Vorliegender Text:
Der Essener Vollzugsrat und die Hagener USP Führung stehen exemplarisch für die
Haltung, das Eingriffe in die betriebliche Struktur vermieden werden sollten.
Allerdings regte sich gegen den Vollzugsrat Essen ein gewisser Widerstand, auch
wenn er nicht so weit ging das die Arbeiterräte von sich und aus sich heraus
einen neuen Vollzugsrat wählten.
Aber es ging auch anders: Der provisorische Aktionsausschuss veröffentlichte am
24.März folgenden Aufruf: „An alle revolutionären, freiheitlich gesinnten Hand-
und Kopfarbeiter! … Die erste notwendige Forderung und Aufgabe ist: sofortige
Wahl revolutionärer Betriebsräte. Diese haben die Sozialisierung der Betriebe zu
organisieren, die Produktion fruchtbar zu gestalten und zu überwachen. Sie
bilden die Keimzelle zukünftiger Gestaltung.
Aus den Betriebsräten heraus und durch diese müssen die Kommunalvollzugsräte
gebildet werden. Letztere haben den alten reaktionären Beamtenapparat zu
reorganisieren“,
Die Betriebsräte haben hier eine Doppelte Aufgabe: Sozialisierung der Betriebe,
Branchen und Industrien einerseits und Reorganisation lokalen Verwaltung. Die
Zeit war allerdings zu kurz als das die selbst gestellte Aufgabe in vollem
Umfang hätte erfüllt werden können. Trotzdem machten die Mühlheimer praktisch
sichtbar in welche Richtung ihre Zielvorstellungen gingen. Der Direktor der
Straßenbahn, der Städtische Beigeordnete Wilms, war nicht bereit den neuen
Betriebsrat anzuerkennen, geschweige denn mit ihm zusammenzuarbeiten. Kurzerhand
wurde Wilms vom neuen Betriebsrat abgesetzt. Die neue, kollektive Leitung,
übernahm der Betriebsrat selbst. In der Begründung zu diesem Schritt erwähnte
der Betriebsrat auch, das durch Einsparung des großen Gehalts, das Defizit des
Betriebes verringert werden kann.

Bereitgestellte Daten:
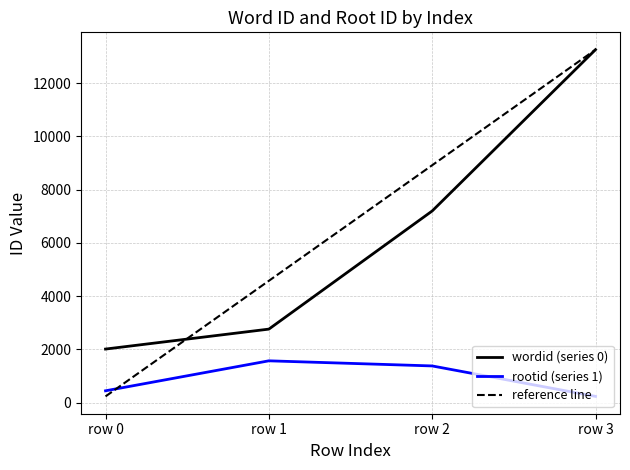

What is the maximum value shown in the chart?

13257.0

Durchzuführende Aufgabe: Wen setzte der neue Betriebsrat im vorliegenden Text ab?

Gelöste Aufgabe: Den Direktor der Straßenbahn, den Städtischen Beigeordneten Wilms.